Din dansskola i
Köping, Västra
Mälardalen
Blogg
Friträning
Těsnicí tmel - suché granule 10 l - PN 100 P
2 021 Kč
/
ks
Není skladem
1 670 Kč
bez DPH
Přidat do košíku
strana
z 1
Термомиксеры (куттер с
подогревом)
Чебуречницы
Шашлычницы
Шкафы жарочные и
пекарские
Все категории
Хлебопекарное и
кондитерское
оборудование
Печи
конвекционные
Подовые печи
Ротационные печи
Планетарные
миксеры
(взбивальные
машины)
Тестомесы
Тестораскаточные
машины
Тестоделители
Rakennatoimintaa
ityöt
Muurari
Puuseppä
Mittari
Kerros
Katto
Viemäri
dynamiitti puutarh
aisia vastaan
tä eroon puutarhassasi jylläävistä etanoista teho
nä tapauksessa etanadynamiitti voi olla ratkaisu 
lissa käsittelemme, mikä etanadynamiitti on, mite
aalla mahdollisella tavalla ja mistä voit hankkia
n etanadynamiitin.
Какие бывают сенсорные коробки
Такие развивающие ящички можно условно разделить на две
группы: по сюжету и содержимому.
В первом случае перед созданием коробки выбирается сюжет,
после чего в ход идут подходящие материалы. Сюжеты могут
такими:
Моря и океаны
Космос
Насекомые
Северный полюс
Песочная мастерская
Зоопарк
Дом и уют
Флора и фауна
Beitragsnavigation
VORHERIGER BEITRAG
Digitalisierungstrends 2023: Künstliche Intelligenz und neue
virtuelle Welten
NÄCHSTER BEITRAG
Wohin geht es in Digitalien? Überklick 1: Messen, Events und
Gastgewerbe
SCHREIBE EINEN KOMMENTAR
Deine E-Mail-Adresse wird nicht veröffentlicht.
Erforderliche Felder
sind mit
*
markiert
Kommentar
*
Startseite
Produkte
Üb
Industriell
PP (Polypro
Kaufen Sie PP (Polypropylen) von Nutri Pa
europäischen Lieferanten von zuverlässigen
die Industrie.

————

** DIRECTIONS FOR THIS TASK **
How many lines in the items above contain the string "коробки"? Reply with the number alone.

** SOLUTION FOR THIS PROBLEM **
2